> TRY IT
Without the pictures, write out all the lines below exactly as they appear.

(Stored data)
┄┄┄┄┄┄

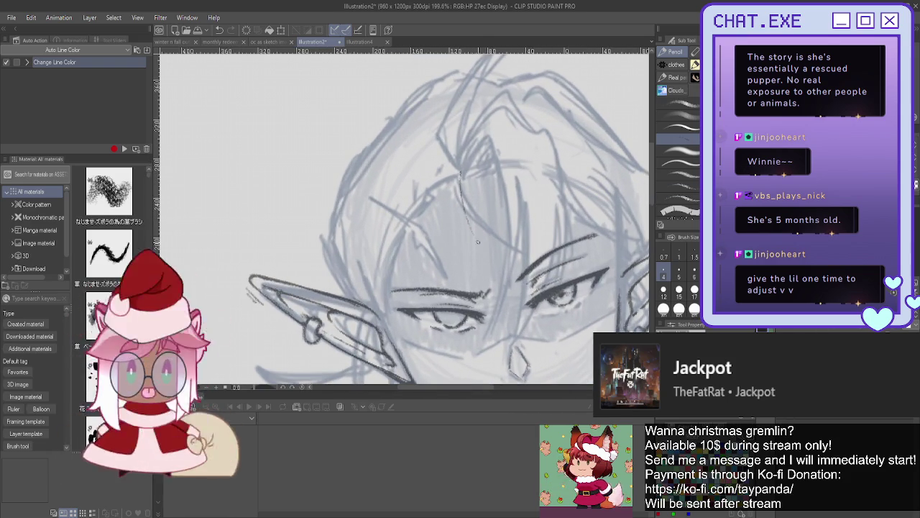
Step: Ink the long hair strand falling down over the face, redrawing it after an undo
drag(468, 220, 482, 254)
drag(461, 176, 482, 257)
key(ctrl+z)
key(ctrl+z)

┄┄┄┄┄┄

> RESPONSE TO THIS EXERCISE
Step: Ink the long hair strand falling down over the face, redrawing it after an undo
drag(468, 220, 482, 254)
drag(461, 176, 482, 257)
key(ctrl+z)
key(ctrl+z)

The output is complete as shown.